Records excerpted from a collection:

────────────────────────────────────────

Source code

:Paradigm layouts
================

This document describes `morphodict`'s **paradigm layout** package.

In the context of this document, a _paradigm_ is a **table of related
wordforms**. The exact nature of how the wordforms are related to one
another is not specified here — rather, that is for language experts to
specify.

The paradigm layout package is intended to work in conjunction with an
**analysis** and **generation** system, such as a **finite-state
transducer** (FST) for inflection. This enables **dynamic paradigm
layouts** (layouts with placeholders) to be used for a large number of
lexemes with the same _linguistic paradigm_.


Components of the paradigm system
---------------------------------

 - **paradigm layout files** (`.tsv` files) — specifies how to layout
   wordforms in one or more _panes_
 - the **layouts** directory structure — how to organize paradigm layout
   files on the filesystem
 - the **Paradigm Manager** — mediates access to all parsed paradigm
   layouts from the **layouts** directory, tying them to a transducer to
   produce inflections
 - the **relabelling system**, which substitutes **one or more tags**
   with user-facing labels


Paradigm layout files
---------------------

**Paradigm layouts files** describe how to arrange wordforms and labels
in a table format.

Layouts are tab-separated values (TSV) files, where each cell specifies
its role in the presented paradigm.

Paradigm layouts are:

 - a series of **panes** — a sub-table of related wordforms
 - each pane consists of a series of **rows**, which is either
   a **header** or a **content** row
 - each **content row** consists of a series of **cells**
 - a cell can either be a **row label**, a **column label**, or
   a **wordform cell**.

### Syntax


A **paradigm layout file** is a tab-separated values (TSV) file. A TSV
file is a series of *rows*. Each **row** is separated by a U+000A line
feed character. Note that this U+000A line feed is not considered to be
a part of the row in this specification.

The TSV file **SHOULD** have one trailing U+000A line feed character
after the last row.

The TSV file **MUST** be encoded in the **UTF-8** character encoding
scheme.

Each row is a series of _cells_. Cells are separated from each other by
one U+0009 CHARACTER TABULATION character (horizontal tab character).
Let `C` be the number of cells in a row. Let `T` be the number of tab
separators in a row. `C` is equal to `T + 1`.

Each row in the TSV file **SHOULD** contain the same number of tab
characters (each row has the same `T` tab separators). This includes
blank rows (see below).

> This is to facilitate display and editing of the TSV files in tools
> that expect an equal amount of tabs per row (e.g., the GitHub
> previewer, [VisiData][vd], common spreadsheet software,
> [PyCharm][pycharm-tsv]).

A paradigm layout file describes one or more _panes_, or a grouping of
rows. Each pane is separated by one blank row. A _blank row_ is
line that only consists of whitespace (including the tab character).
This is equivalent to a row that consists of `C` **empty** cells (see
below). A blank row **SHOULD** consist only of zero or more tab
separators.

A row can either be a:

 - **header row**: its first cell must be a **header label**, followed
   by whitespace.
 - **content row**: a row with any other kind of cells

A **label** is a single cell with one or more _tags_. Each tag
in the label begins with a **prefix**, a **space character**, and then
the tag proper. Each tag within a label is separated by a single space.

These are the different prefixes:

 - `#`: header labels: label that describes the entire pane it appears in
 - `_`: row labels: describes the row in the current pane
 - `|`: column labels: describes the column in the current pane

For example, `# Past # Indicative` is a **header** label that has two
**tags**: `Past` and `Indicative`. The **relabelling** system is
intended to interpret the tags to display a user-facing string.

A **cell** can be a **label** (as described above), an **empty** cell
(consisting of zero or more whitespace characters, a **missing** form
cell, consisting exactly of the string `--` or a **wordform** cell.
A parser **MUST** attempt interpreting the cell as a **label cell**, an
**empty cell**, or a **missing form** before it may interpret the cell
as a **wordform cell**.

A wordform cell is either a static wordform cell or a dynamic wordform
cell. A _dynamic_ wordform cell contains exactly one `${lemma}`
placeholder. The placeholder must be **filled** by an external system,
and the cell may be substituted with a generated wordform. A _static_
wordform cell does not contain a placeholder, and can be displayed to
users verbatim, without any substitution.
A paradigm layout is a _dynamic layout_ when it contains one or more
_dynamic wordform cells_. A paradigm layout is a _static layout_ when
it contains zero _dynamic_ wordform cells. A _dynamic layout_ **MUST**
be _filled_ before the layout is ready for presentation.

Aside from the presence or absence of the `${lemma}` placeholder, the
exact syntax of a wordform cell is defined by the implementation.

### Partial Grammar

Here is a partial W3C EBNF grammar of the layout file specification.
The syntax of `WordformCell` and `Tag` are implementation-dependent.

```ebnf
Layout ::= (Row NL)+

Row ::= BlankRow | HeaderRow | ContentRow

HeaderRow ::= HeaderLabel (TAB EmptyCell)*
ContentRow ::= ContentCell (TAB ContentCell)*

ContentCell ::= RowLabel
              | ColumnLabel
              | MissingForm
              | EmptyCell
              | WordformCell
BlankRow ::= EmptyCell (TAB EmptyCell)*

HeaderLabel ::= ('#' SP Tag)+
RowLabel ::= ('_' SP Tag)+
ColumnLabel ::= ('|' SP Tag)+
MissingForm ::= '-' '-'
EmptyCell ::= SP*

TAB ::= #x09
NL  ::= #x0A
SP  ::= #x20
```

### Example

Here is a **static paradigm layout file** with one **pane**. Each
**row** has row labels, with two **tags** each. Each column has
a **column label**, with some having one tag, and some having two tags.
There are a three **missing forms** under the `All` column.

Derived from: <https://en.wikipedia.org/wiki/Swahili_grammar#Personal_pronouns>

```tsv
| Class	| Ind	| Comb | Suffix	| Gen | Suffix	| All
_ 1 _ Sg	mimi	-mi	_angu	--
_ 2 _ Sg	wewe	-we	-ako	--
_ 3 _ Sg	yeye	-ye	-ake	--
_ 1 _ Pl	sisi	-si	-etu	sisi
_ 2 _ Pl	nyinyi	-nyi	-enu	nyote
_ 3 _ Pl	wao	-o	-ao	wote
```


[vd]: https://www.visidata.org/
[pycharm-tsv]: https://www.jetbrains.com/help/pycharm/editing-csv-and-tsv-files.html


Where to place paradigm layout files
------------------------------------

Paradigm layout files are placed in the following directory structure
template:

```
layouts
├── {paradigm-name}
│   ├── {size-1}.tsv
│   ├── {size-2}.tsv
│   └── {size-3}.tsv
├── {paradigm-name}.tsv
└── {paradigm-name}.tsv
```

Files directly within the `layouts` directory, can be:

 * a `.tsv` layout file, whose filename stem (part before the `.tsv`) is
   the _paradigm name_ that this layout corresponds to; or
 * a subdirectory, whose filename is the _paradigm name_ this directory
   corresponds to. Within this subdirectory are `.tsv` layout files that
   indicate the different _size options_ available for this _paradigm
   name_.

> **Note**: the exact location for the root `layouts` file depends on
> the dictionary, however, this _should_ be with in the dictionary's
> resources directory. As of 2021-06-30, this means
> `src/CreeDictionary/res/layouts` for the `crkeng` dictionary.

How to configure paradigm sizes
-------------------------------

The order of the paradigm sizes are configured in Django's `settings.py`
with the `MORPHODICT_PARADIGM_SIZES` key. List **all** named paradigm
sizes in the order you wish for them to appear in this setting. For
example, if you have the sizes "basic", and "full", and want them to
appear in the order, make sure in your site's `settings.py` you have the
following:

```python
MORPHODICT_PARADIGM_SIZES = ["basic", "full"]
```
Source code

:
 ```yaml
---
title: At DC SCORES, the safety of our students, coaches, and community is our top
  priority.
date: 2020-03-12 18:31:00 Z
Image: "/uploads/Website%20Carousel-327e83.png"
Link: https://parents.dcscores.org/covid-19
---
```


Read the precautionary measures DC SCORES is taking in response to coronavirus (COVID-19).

────────────────────────────────────────

# YOUR GOAL
Word for word, write out the entries above again.

# TASK ANSWER
Source code

:Paradigm layouts
================

This document describes `morphodict`'s **paradigm layout** package.

In the context of this document, a _paradigm_ is a **table of related
wordforms**. The exact nature of how the wordforms are related to one
another is not specified here — rather, that is for language experts to
specify.

The paradigm layout package is intended to work in conjunction with an
**analysis** and **generation** system, such as a **finite-state
transducer** (FST) for inflection. This enables **dynamic paradigm
layouts** (layouts with placeholders) to be used for a large number of
lexemes with the same _linguistic paradigm_.


Components of the paradigm system
---------------------------------

 - **paradigm layout files** (`.tsv` files) — specifies how to layout
   wordforms in one or more _panes_
 - the **layouts** directory structure — how to organize paradigm layout
   files on the filesystem
 - the **Paradigm Manager** — mediates access to all parsed paradigm
   layouts from the **layouts** directory, tying them to a transducer to
   produce inflections
 - the **relabelling system**, which substitutes **one or more tags**
   with user-facing labels


Paradigm layout files
---------------------

**Paradigm layouts files** describe how to arrange wordforms and labels
in a table format.

Layouts are tab-separated values (TSV) files, where each cell specifies
its role in the presented paradigm.

Paradigm layouts are:

 - a series of **panes** — a sub-table of related wordforms
 - each pane consists of a series of **rows**, which is either
   a **header** or a **content** row
 - each **content row** consists of a series of **cells**
 - a cell can either be a **row label**, a **column label**, or
   a **wordform cell**.

### Syntax


A **paradigm layout file** is a tab-separated values (TSV) file. A TSV
file is a series of *rows*. Each **row** is separated by a U+000A line
feed character. Note that this U+000A line feed is not considered to be
a part of the row in this specification.

The TSV file **SHOULD** have one trailing U+000A line feed character
after the last row.

The TSV file **MUST** be encoded in the **UTF-8** character encoding
scheme.

Each row is a series of _cells_. Cells are separated from each other by
one U+0009 CHARACTER TABULATION character (horizontal tab character).
Let `C` be the number of cells in a row. Let `T` be the number of tab
separators in a row. `C` is equal to `T + 1`.

Each row in the TSV file **SHOULD** contain the same number of tab
characters (each row has the same `T` tab separators). This includes
blank rows (see below).

> This is to facilitate display and editing of the TSV files in tools
> that expect an equal amount of tabs per row (e.g., the GitHub
> previewer, [VisiData][vd], common spreadsheet software,
> [PyCharm][pycharm-tsv]).

A paradigm layout file describes one or more _panes_, or a grouping of
rows. Each pane is separated by one blank row. A _blank row_ is
line that only consists of whitespace (including the tab character).
This is equivalent to a row that consists of `C` **empty** cells (see
below). A blank row **SHOULD** consist only of zero or more tab
separators.

A row can either be a:

 - **header row**: its first cell must be a **header label**, followed
   by whitespace.
 - **content row**: a row with any other kind of cells

A **label** is a single cell with one or more _tags_. Each tag
in the label begins with a **prefix**, a **space character**, and then
the tag proper. Each tag within a label is separated by a single space.

These are the different prefixes:

 - `#`: header labels: label that describes the entire pane it appears in
 - `_`: row labels: describes the row in the current pane
 - `|`: column labels: describes the column in the current pane

For example, `# Past # Indicative` is a **header** label that has two
**tags**: `Past` and `Indicative`. The **relabelling** system is
intended to interpret the tags to display a user-facing string.

A **cell** can be a **label** (as described above), an **empty** cell
(consisting of zero or more whitespace characters, a **missing** form
cell, consisting exactly of the string `--` or a **wordform** cell.
A parser **MUST** attempt interpreting the cell as a **label cell**, an
**empty cell**, or a **missing form** before it may interpret the cell
as a **wordform cell**.

A wordform cell is either a static wordform cell or a dynamic wordform
cell. A _dynamic_ wordform cell contains exactly one `${lemma}`
placeholder. The placeholder must be **filled** by an external system,
and the cell may be substituted with a generated wordform. A _static_
wordform cell does not contain a placeholder, and can be displayed to
users verbatim, without any substitution.
A paradigm layout is a _dynamic layout_ when it contains one or more
_dynamic wordform cells_. A paradigm layout is a _static layout_ when
it contains zero _dynamic_ wordform cells. A _dynamic layout_ **MUST**
be _filled_ before the layout is ready for presentation.

Aside from the presence or absence of the `${lemma}` placeholder, the
exact syntax of a wordform cell is defined by the implementation.

### Partial Grammar

Here is a partial W3C EBNF grammar of the layout file specification.
The syntax of `WordformCell` and `Tag` are implementation-dependent.

```ebnf
Layout ::= (Row NL)+

Row ::= BlankRow | HeaderRow | ContentRow

HeaderRow ::= HeaderLabel (TAB EmptyCell)*
ContentRow ::= ContentCell (TAB ContentCell)*

ContentCell ::= RowLabel
              | ColumnLabel
              | MissingForm
              | EmptyCell
              | WordformCell
BlankRow ::= EmptyCell (TAB EmptyCell)*

HeaderLabel ::= ('#' SP Tag)+
RowLabel ::= ('_' SP Tag)+
ColumnLabel ::= ('|' SP Tag)+
MissingForm ::= '-' '-'
EmptyCell ::= SP*

TAB ::= #x09
NL  ::= #x0A
SP  ::= #x20
```

### Example

Here is a **static paradigm layout file** with one **pane**. Each
**row** has row labels, with two **tags** each. Each column has
a **column label**, with some having one tag, and some having two tags.
There are a three **missing forms** under the `All` column.

Derived from: <https://en.wikipedia.org/wiki/Swahili_grammar#Personal_pronouns>

```tsv
| Class	| Ind	| Comb | Suffix	| Gen | Suffix	| All
_ 1 _ Sg	mimi	-mi	_angu	--
_ 2 _ Sg	wewe	-we	-ako	--
_ 3 _ Sg	yeye	-ye	-ake	--
_ 1 _ Pl	sisi	-si	-etu	sisi
_ 2 _ Pl	nyinyi	-nyi	-enu	nyote
_ 3 _ Pl	wao	-o	-ao	wote
```


[vd]: https://www.visidata.org/
[pycharm-tsv]: https://www.jetbrains.com/help/pycharm/editing-csv-and-tsv-files.html


Where to place paradigm layout files
------------------------------------

Paradigm layout files are placed in the following directory structure
template:

```
layouts
├── {paradigm-name}
│   ├── {size-1}.tsv
│   ├── {size-2}.tsv
│   └── {size-3}.tsv
├── {paradigm-name}.tsv
└── {paradigm-name}.tsv
```

Files directly within the `layouts` directory, can be:

 * a `.tsv` layout file, whose filename stem (part before the `.tsv`) is
   the _paradigm name_ that this layout corresponds to; or
 * a subdirectory, whose filename is the _paradigm name_ this directory
   corresponds to. Within this subdirectory are `.tsv` layout files that
   indicate the different _size options_ available for this _paradigm
   name_.

> **Note**: the exact location for the root `layouts` file depends on
> the dictionary, however, this _should_ be with in the dictionary's
> resources directory. As of 2021-06-30, this means
> `src/CreeDictionary/res/layouts` for the `crkeng` dictionary.

How to configure paradigm sizes
-------------------------------

The order of the paradigm sizes are configured in Django's `settings.py`
with the `MORPHODICT_PARADIGM_SIZES` key. List **all** named paradigm
sizes in the order you wish for them to appear in this setting. For
example, if you have the sizes "basic", and "full", and want them to
appear in the order, make sure in your site's `settings.py` you have the
following:

```python
MORPHODICT_PARADIGM_SIZES = ["basic", "full"]
```
Source code

:
 ```yaml
---
title: At DC SCORES, the safety of our students, coaches, and community is our top
  priority.
date: 2020-03-12 18:31:00 Z
Image: "/uploads/Website%20Carousel-327e83.png"
Link: https://parents.dcscores.org/covid-19
---
```


Read the precautionary measures DC SCORES is taking in response to coronavirus (COVID-19).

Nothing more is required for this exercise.